TASK SET:
(a) Answer these questions about the review of Cardinal Cordes's book on the priesthood:
(i) How many pages does the book have, and who publishes it?
(ii) Which view of pastoral ministry does Cordes oppose, and since when has he seen it in the Church?
(iii) What does the delegation of pastoral care to "experts" reduce, according to the quoted passage?
(b) Could you carry on the review of Cardinal Cordes's book on the priesthood from its final sentence?

PAGE EXCERPT:
━━━━━━━━━━
By Paul Josef Cardinal Cordes, 204 pages, Sceptor Publishers.
The priest acts "in persona Christi." This heavy responsibility has many related issues that Cardinal Cordes investigates. He emphasizes the Christ-centered nature of the priesthood. Christ makes the priest; the ordained man does nothing of his own accord.
The "power" of the priesthood, a sacramental power, is bestowed at ordination and is the power of Christ. With this cultic view of the priesthood, Cordes opposes the sociological view of pastoral ministry he has seen in the Church since Vatican II.
In the sociological practice, pastoral teams and pastoral areas consist "of priests, pastoral assistants, and other laity. The result is administration according to a sociological model. The delegation of pastoral care to 'experts' reduces the chance of arousing or promoting faith among the community through personal contacts, personal witness, and greater trust. "
This sidelines the importance of the sacraments and emphasizes the therapeutic aspect of Christian life, according to Cordes, who argues strongly for greater emphasis on the sacramental role of priests without putting these men on a pedestal and thus placing a barrier between them and the laity.
Rather than psychological or counseling roles, the priest above all, through his sacramental office and his close relationship to Christ, works for the spiritual welfare of the parishioners. Cordes repeatedly stresses the evangelical character of the priest through this special means. While Vatican II called for evangelization by all Christians, laity included, priests nonetheless play a special part in the spreading of the Gospel.
Priests are part of the hierarchy. While Cordes avoids reducing "the Church" to the ordained and consecrated, he nonetheless values the importance of hierarchy and its hardworking members. All religious life has at its base authority.
━━━━━━━━━━
AVAILABLE DATA:
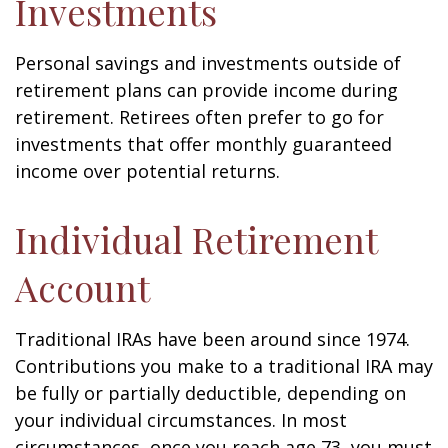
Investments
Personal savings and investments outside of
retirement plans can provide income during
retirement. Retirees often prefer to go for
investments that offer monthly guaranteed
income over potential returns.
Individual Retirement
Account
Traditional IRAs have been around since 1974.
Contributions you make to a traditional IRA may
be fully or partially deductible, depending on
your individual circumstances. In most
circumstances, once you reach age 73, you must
━━━━━━━━━━
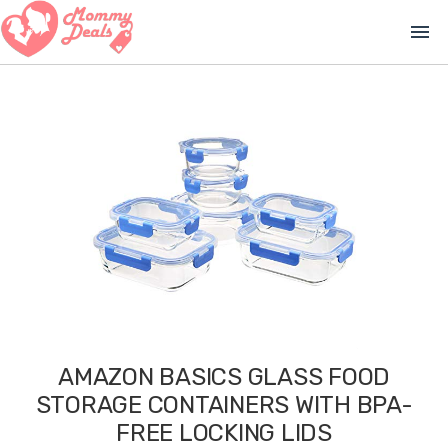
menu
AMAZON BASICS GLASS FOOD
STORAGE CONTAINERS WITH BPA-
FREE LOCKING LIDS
━━━━━━━━━━
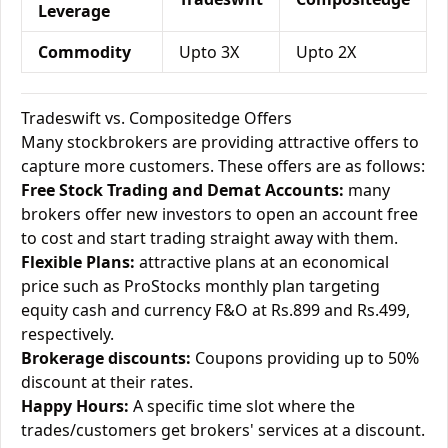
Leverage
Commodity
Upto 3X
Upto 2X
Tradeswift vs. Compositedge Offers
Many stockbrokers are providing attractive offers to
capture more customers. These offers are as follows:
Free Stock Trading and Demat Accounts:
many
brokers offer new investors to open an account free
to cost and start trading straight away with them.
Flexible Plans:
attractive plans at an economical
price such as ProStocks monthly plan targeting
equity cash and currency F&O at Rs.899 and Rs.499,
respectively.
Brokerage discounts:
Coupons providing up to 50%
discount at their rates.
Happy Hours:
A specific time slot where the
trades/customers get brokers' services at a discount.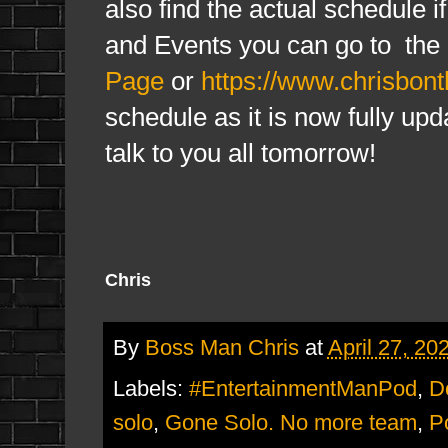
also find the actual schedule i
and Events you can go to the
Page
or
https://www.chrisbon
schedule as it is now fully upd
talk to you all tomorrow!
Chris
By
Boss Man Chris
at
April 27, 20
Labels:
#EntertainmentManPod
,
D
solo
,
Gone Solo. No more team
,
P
━━━━━━━━━━
ANSWERS BELOW:
(a)
(i) The book has 204 pages and is published by Sceptor Publishers.
(ii) He opposes the sociological view of pastoral ministry, which he has seen in the Church since Vatican II.
(iii) It reduces the chance of arousing or promoting faith among the community through personal contacts, personal witness, and greater trust.

(b)
He writes, for instance: "That theology exists at all is only by virtue of the fact that its truths are able to break into the closed circle of our own thought."
Theology, like the priesthood itself, plays a spiritual rather than therapeutic or psychological role in our lives. This spiritual role demands that the priest have a special relationship with Christ. The priest is above all a man of Christ, totally consecrated to the Lord.
Again, Cordes rejects a sociological view of organizations or leadership, and emphasizes the spiritual nature of the priesthood: "Being a presbyter receives its decisive quality not in the activities he performs as part of his ministry, but in the priest's subordination to Christ."
When we remember this Christocentric nature of the priesthood, we avoid a "utilitarian" view of priests whereby they are merely functionaries carrying out a canonical task such as marrying a couple according to Church law. When we keep in mind the sacramental dimension of the priest's work, the full sacramental meaning of marriage is clear. The priest is not just used as part of a nice, postcard wedding.
The Christocentric notion of the priesthood also emphasizes that it is Christ, and not the community, that creates priests. The ordained man is anchored firstly in Christ, not the community. Cordes, not surprisingly, therefore also rejects a utilitarian relationship between the priest and Christ.
The ordained man is a priest in his very being, and not simply because he has a parish function to undertake.